The electric potential at 2 cm of a plate is V=12 V . If the plate measures 16 cm wide and 200 mm long. What is its electrical charge?

To find the electric charge on the plate, we first need to calculate the electric field at the surface of the plate.

Given:
- Electric potential, V = 12 V
- Distance from the plate, r = 2 cm = 0.02 m

We can use the formula relating electric potential to electric field:
V = E \times r
where,
V = Electric potential
E = Electric field
r = Distance from the plate

Solving for the electric field:
E = \frac{V}{r} = \frac{12}{0.02} = 600 V/m

The electric field, E, is related to the charge density, \sigma , on the plate by:
E = \frac{\sigma}{\epsilon_0}
where,
\sigma = Charge density
\epsilon_0 = Permittivity of free space (8.85 \times 10^{-12} \, C^2/Nm^2)

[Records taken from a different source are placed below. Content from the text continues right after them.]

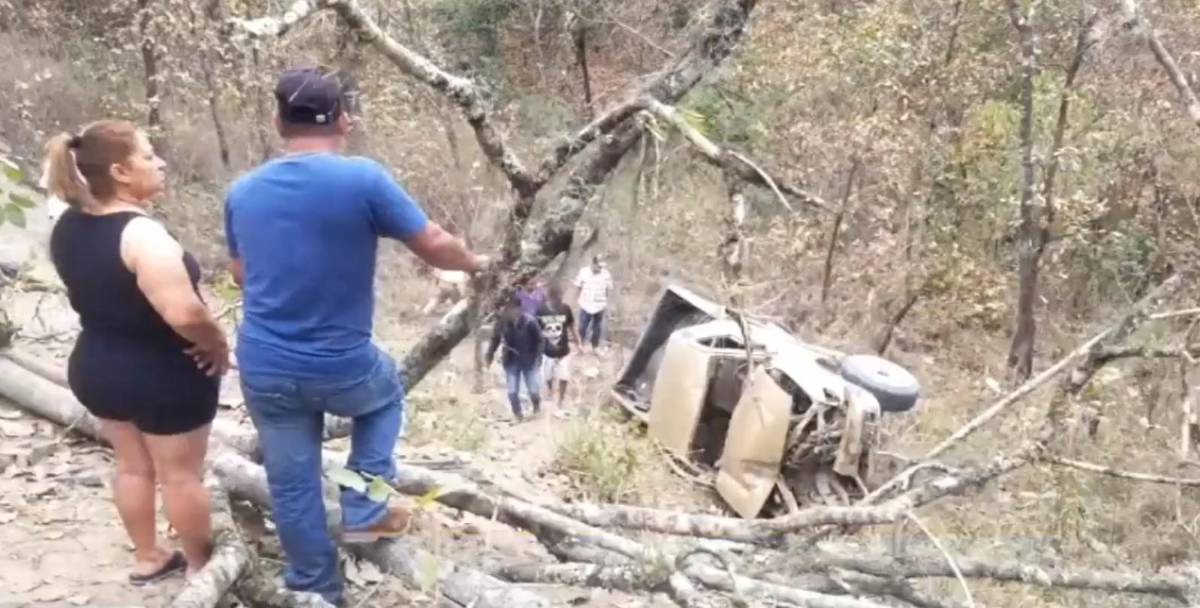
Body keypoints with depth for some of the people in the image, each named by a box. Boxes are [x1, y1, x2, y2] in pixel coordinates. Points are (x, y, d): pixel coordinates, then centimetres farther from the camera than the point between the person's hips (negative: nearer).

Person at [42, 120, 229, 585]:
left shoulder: (67, 227, -2)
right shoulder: (141, 233, -29)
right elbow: (184, 312, -39)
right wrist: (217, 342, -21)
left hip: (94, 369, 8)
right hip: (164, 376, -8)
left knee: (133, 466, 24)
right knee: (181, 474, 11)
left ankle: (148, 558, 40)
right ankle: (201, 565, 30)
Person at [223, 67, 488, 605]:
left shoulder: (241, 192, 1)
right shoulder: (363, 179, -15)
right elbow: (435, 247, -7)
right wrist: (473, 262, 14)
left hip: (264, 370, 4)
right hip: (342, 368, -3)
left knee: (291, 487, 17)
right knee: (385, 391, 30)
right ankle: (364, 511, 21)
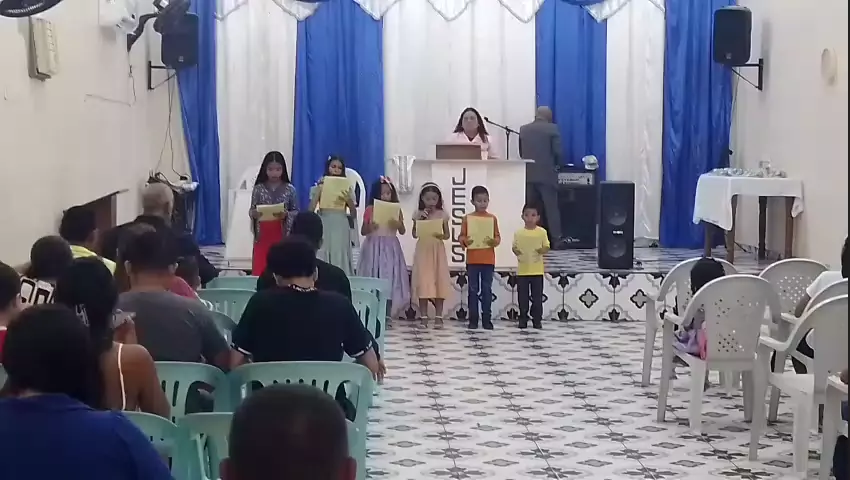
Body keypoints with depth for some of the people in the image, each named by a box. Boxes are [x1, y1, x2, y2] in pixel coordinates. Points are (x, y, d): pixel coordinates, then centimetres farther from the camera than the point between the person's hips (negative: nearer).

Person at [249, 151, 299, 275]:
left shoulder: (290, 189, 1)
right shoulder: (258, 188, 2)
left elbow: (297, 212, 2)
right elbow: (251, 210, 3)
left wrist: (286, 215, -17)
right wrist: (254, 213, -19)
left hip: (282, 235, 0)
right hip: (262, 235, 0)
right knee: (260, 269, -1)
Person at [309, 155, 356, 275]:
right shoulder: (320, 187, 4)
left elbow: (353, 213, 5)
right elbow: (310, 210, -4)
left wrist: (349, 200, -12)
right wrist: (319, 190, -9)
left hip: (340, 228, 1)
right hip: (324, 227, -1)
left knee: (340, 260, 0)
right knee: (322, 260, -4)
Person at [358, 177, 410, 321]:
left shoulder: (396, 210, 5)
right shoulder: (370, 210, 1)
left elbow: (402, 231, 3)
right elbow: (363, 231, 2)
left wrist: (397, 224, -17)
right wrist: (370, 227, -18)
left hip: (390, 248, 2)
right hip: (374, 247, -2)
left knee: (390, 278, 0)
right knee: (373, 277, -2)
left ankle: (387, 312, 4)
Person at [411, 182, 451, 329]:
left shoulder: (442, 215, 2)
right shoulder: (418, 214, 2)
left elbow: (447, 235, 5)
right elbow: (414, 234, 0)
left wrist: (441, 236, -17)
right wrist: (420, 219, -11)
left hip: (438, 250, 0)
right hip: (423, 250, 0)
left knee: (439, 282, -1)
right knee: (423, 282, -2)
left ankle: (438, 317, 5)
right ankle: (423, 317, 2)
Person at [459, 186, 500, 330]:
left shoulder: (492, 218, 4)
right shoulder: (467, 218, 1)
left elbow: (498, 237, 4)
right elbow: (461, 236, 1)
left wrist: (494, 241, -17)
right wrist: (465, 241, -20)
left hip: (488, 260, 1)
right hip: (472, 260, -1)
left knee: (487, 290, 4)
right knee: (473, 290, 4)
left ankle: (487, 319, 10)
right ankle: (473, 320, 9)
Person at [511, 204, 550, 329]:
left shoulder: (542, 232, -2)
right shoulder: (518, 233, 1)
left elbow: (547, 247, 2)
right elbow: (514, 247, 7)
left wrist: (542, 250, -19)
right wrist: (516, 251, -15)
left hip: (537, 271, -1)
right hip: (522, 270, 1)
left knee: (537, 297, 4)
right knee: (522, 297, 5)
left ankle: (537, 319, 13)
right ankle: (523, 319, 15)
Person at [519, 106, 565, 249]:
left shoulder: (523, 129, 8)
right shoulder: (552, 128, -4)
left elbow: (521, 152, 11)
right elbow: (558, 151, -9)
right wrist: (556, 164, 10)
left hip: (527, 174, 4)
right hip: (547, 174, -3)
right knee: (551, 207, 0)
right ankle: (557, 240, -1)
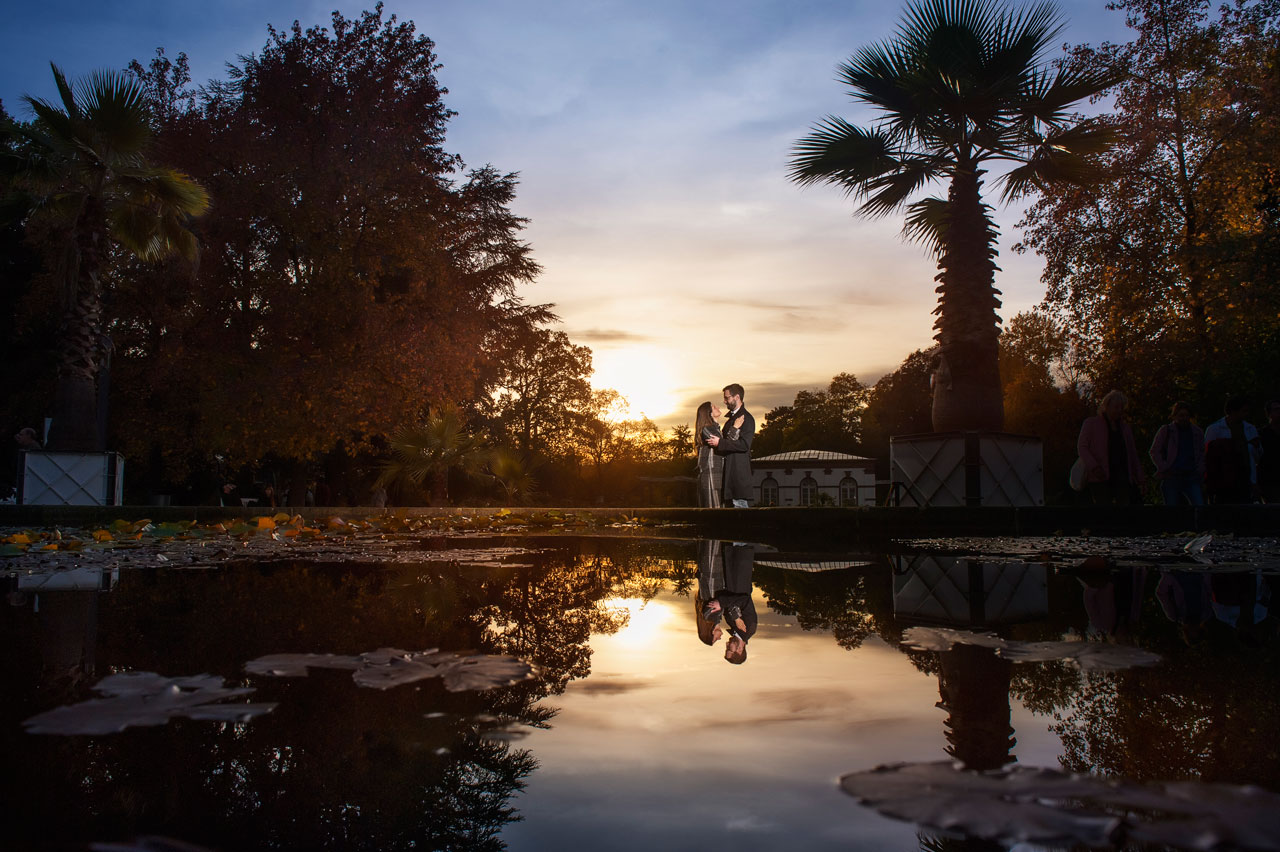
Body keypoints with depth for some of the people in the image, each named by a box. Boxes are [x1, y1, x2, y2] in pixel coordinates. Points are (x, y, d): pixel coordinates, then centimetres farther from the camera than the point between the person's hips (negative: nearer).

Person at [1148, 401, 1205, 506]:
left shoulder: (1197, 432, 14)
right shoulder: (1166, 430, 5)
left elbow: (1202, 453, 23)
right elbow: (1154, 452, 5)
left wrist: (1200, 470, 7)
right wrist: (1164, 469, -5)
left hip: (1191, 478, 2)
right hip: (1171, 478, -2)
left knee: (1199, 506, -13)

Solving for charge density:
\sigma = E \times \epsilon_0 = 600 \times 8.85 \times 10^{-12} = 5.31 \times 10^{-9} C/m^2

To find the total charge on the plate, we need to multiply the charge density by the area of the plate:

Given:
- Plate width, w = 16 cm = 0.16 m
- Plate length, l = 200 mm = 0.2 m

The area of the plate, A, is:
A = w \times l = 0.16 \times 0.2 = 0.032 \, m^2

Finally, the total charge, Q, on the plate is:
Q = \sigma \times A = 5.31 \times 10^{-9} \times 0.032 = 1.7 \times 10^{-10} \, C

\boxed{Q = 1.7 \times 10^{-10} \, C}